PROBLEM DESCRIPTION: Copy out every line of the listing below that contains the word "editMember".

EXERCISE DATA:
○ ○ ○ ○ ○ ○ ○

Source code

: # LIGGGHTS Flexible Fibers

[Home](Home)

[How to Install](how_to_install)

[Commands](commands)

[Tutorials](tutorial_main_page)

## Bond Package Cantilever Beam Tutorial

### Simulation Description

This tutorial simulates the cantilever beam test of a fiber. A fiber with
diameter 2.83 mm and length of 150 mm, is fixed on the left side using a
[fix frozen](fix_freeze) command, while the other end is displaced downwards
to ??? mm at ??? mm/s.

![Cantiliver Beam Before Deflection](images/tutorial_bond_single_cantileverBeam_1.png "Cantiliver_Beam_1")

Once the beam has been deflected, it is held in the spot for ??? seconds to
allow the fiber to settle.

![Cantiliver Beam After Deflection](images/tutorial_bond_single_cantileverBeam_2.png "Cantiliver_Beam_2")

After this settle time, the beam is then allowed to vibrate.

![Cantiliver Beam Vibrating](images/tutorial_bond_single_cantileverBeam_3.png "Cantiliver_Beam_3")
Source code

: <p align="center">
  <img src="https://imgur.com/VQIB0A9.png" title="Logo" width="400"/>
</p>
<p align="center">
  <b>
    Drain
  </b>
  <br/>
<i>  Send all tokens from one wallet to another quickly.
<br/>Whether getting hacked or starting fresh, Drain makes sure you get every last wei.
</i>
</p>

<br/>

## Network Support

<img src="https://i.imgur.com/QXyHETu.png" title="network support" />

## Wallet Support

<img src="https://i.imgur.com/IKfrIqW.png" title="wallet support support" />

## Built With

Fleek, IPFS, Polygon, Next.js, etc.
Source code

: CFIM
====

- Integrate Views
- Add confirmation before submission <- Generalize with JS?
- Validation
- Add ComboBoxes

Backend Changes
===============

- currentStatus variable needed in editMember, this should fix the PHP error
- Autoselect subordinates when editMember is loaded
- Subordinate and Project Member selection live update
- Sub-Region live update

○ ○ ○ ○ ○ ○ ○

OUTPUT OF THE TASK:
- currentStatus variable needed in editMember, this should fix the PHP error
- Autoselect subordinates when editMember is loaded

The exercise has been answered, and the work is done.